● **WHAT IS REQUIRED**: Set down every record below exactly as it stands, leaving out the pictures.
(EXCERPTED DATA Opens)
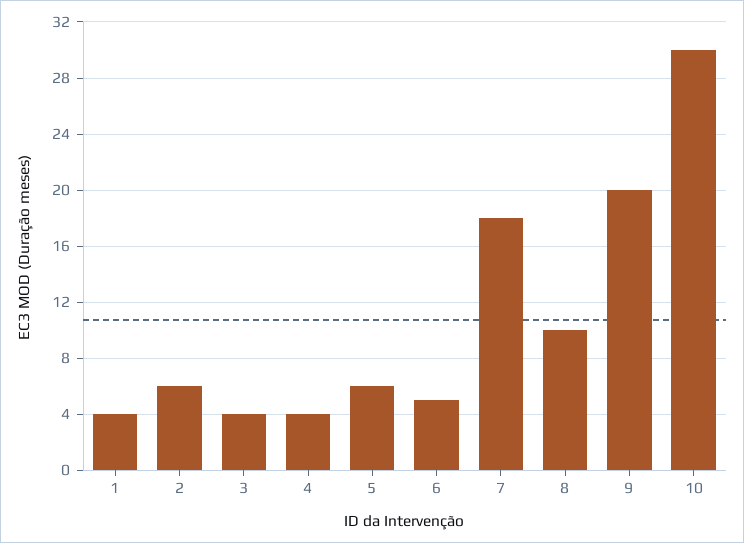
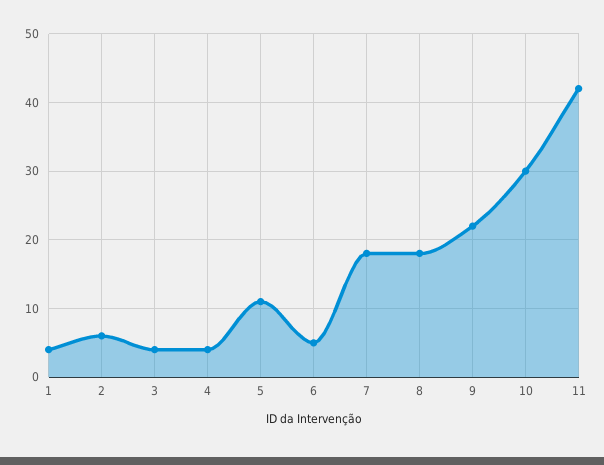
5: 6 -> 11
8: 10 -> 18
9: 20 -> 22
11: none -> 42

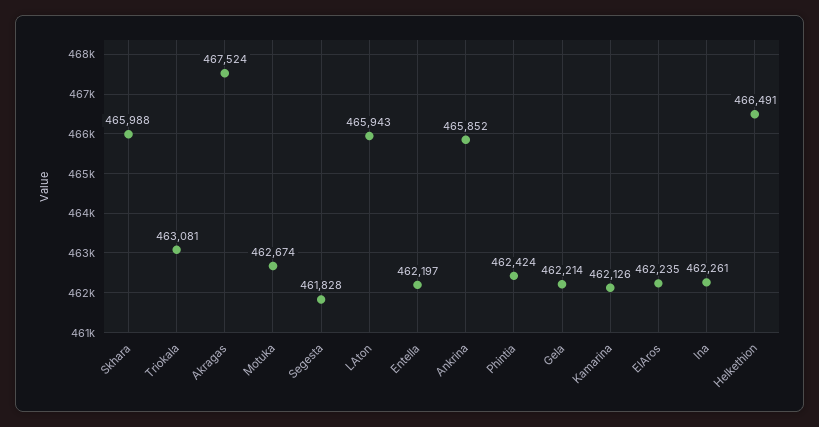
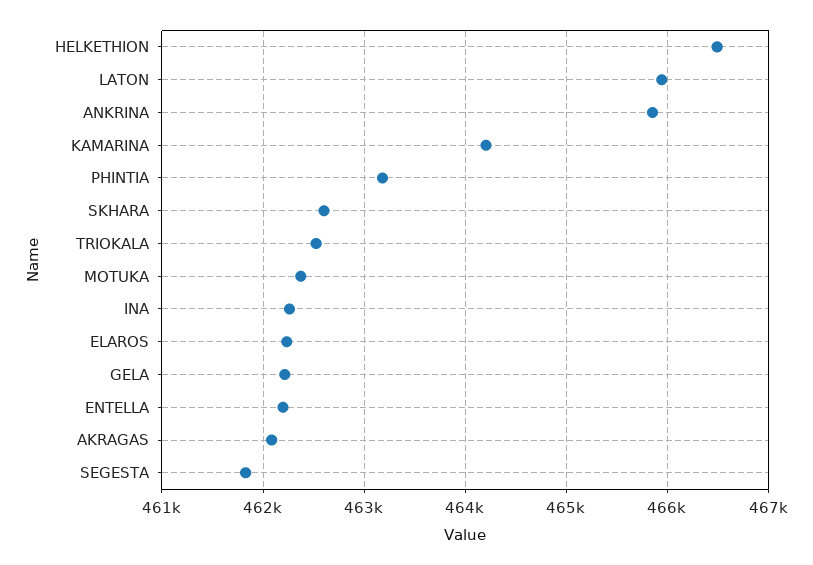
Skhara: 465988 -> 462600
Triokala: 463081 -> 462500
Akragas: 467524 -> 462100
Motuka: 462674 -> 462400
Phintia: 462424 -> 463200
Kamarina: 462126 -> 464200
(EXCERPTED DATA Closes)
● **EXERCISE SOLUTION**:
5: 6 -> 11
8: 10 -> 18
9: 20 -> 22
11: none -> 42

Skhara: 465988 -> 462600
Triokala: 463081 -> 462500
Akragas: 467524 -> 462100
Motuka: 462674 -> 462400
Phintia: 462424 -> 463200
Kamarina: 462126 -> 464200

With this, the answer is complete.